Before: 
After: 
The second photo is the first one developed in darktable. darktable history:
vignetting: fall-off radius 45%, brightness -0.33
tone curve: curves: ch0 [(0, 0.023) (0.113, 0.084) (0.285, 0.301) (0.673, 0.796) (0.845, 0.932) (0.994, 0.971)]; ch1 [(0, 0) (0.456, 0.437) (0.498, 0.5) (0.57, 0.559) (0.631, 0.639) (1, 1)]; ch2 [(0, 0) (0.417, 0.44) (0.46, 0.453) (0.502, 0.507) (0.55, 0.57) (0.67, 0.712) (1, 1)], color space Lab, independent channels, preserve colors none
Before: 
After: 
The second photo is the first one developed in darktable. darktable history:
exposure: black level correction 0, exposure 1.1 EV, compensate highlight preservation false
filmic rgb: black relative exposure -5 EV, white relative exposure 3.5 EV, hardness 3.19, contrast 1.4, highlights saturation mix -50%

__________________________________________________

> PROBLEM DETAILS: Could you give every line of the records above as a numbered list, leaving out any blank lines?

> RESPONSE BELOW:
1. Before: 
2. After: 
3. The second photo is the first one developed in darktable. darktable history:
4. vignetting: fall-off radius 45%, brightness -0.33
5. tone curve: curves: ch0 [(0, 0.023) (0.113, 0.084) (0.285, 0.301) (0.673, 0.796) (0.845, 0.932) (0.994, 0.971)]; ch1 [(0, 0) (0.456, 0.437) (0.498, 0.5) (0.57, 0.559) (0.631, 0.639) (1, 1)]; ch2 [(0, 0) (0.417, 0.44) (0.46, 0.453) (0.502, 0.507) (0.55, 0.57) (0.67, 0.712) (1, 1)], color space Lab, independent channels, preserve colors none
6. Before: 
7. After: 
8. The second photo is the first one developed in darktable. darktable history:
9. exposure: black level correction 0, exposure 1.1 EV, compensate highlight preservation false
10. filmic rgb: black relative exposure -5 EV, white relative exposure 3.5 EV, hardness 3.19, contrast 1.4, highlights saturation mix -50%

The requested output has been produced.